In Brussels, the chronic tensions between national and EU scientific organizations foiled plans for a march this year. “We found that many groups had quite different reasons for marching for science, and they weren’t all compatible,” says Charlotte Thorley, a communications specialist and chair of the Science March Brussels organizing team. “Because of where we are, there is also a split between whether we march for Europe or for Belgium, and even within Belgium there are issues with whether we march for Flanders or Wallonia,” a reference to the Dutch- and French-speaking regions of the country.

Randy Caldwell, an organizer in Munich, Germany, says that he and his colleagues opted for an alternative to a march, which they worried might convey a confrontational tone. “It will be more of a pro-fest than a protest,” Caldwell says. The lack of strong support for the event from any of the city’s major universities, he adds, “shows why marching on is so important.”

Australian organizers are expecting about the same number of local marches as last year. “We encourage everyone to come out and show their support,” says Taylor Szyszka, a graduate biochemistry student at the University of Sydney and spokesperson for the March for Science Australia.

Some cities will be seeing their first science marches as organizers welcome more chances to hit the streets.

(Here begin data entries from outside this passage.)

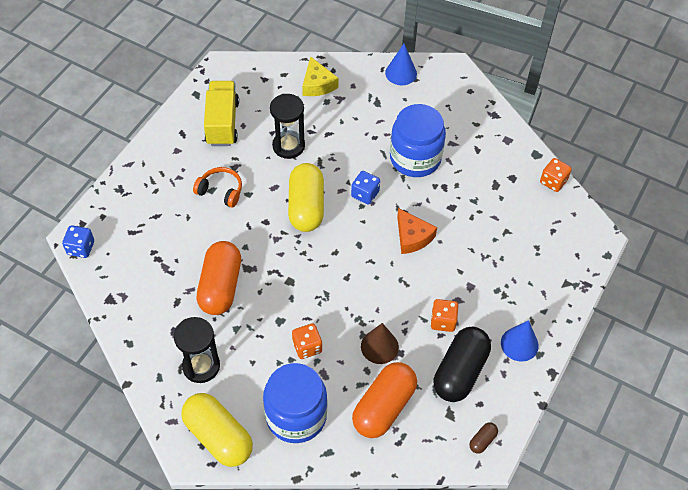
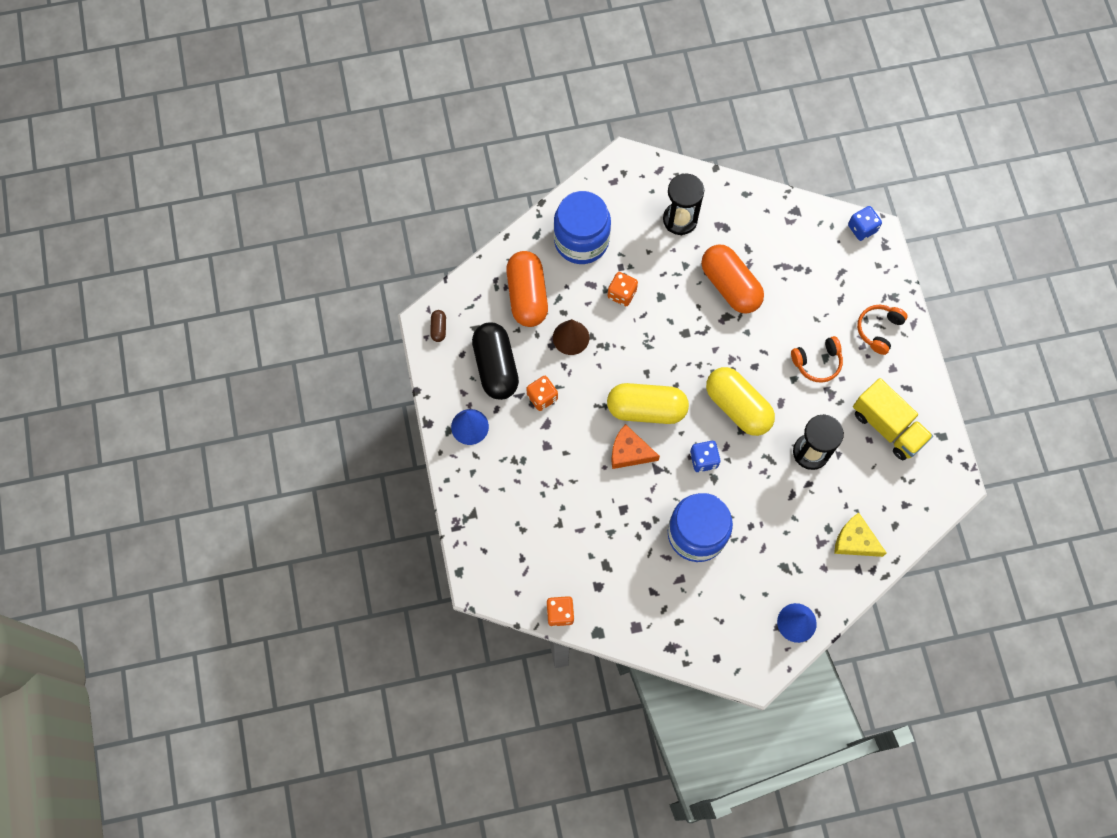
camera: 140 degrees right, 15 degrees up
yellow capsule [181,393,253,467] -> yellow capsule moved to [607,383,689,424]
none -> orange headphones [857,305,908,355]

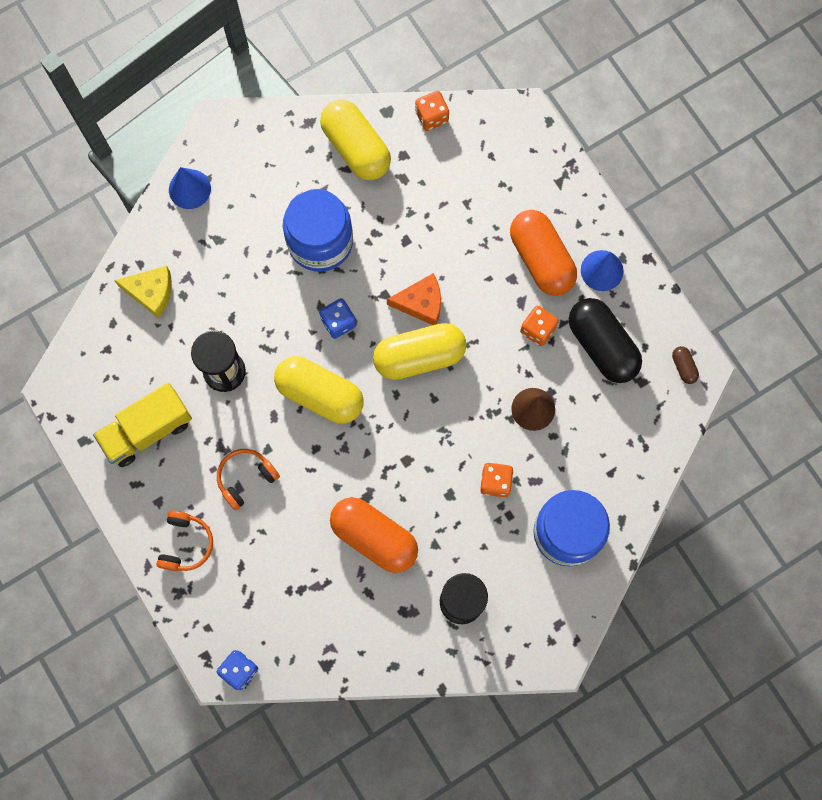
camera: 160 degrees right, 5 degrees up
orange capsule [506,251,548,327] -> orange capsule moved to [510,210,577,296]
yellow truck [853,378,933,460] -> yellow truck turned 60 degrees counterclockwise [93,383,192,467]
none -> yellow capsule [320,100,391,180]

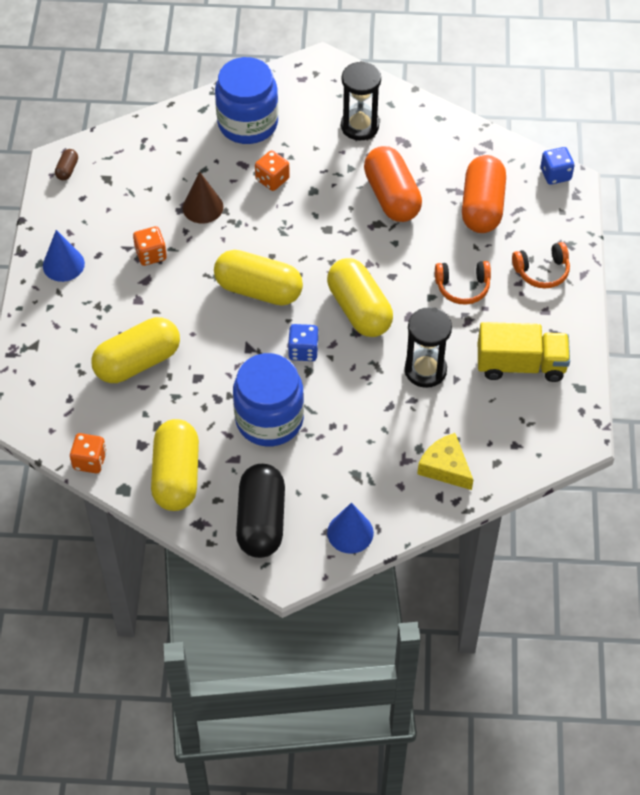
camera: 145 degrees left, 20 degrees down
orange headphones [156,510,213,571] -> orange headphones turned 150 degrees counterclockwise [512,242,570,288]
orange cheese [387,273,441,325] -> none
orange capsule [510,210,577,296] -> orange capsule moved to [462,155,506,233]
black capsule [569,298,642,383] -> black capsule moved to [236,464,285,558]
none -> yellow capsule [91,317,180,383]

In Mexico, organizers hope that growing enthusiasm—they expect marches in at least 14 cities this year, up from 12 in 2017—will help highlight the problems facing the nation’s academic scientists. “Nothing has changed for good, only bad,” since last year’s event, says Camilo Alcantara Concepción, a biology professor at the University of Guanajuato.

A march in transition

Elsewhere, however, local organizers are sensing that a march may no longer capture all the pro-science messages that they want to express.

“We might be in a transition year,” says Angela Jordan, president of the March for Science organization in Mobile, Alabama. “Last year we marched and heard from speakers,” says Jordan, a research development coordinator at the University of South Alabama there. “This year we want it to be more of a science festival,” with interactive events for the public and posters from winning student science fair projects supplementing the rally.

Thorley notes that “marches need something to rally against,” and that the threat of funding cuts at U.S. science agencies, restrictions to mobility, and attempts to muzzle government scientists offered plenty of tinder to stoke U.S. passions. “In the EU we don’t have that.” Instead of a march or rally, the Brussels group will offer a 3-hour program on the value of evidence and international collaboration.

Not on Earth Day

Another sign of the movement’s growing maturity is its decision not to again hold the march on Earth Day, which this year falls on 22 April. “Earth Day is a very powerful event, and we decided to let it stand on its own,” Weinberg says.

Last year’s national march had a strong environmental flavor, including a keynote address from Dennis Hayes, a lead organizer of the first Earth Day in 1970. This year’s speakers include oceanographer and climate advocate David Titley, dancer and chemist Crystal Dilworth, astrophysicist Hakeem Oluseyi, and health and social policy professor Susan Sorenson.

The March for Science will continue long after the speeches have ended, however. In July, a “March for Science Summit” will be “all about skill-building” for outreach, organizing, and advocacy, says Stephanie Fine Sasse, a staffer based in San Francisco, California, who’s leading the planning. She’d like participants to “leave the meeting with the feeling that they can do something they couldn’t do before.”

Fine Sasse is also coordinating the group’s first wave of community grants, which will total $10,000. She hopes additional fundraising will allow the grants programs to grow.

Whatever the future holds, the national leaders of March for Science think that its name will remain relevant. “Over time it may become a metaphor,” Fine Sasse says. “But for now, the March for Science serves its purpose as a branding tool and a way to gain visibility.”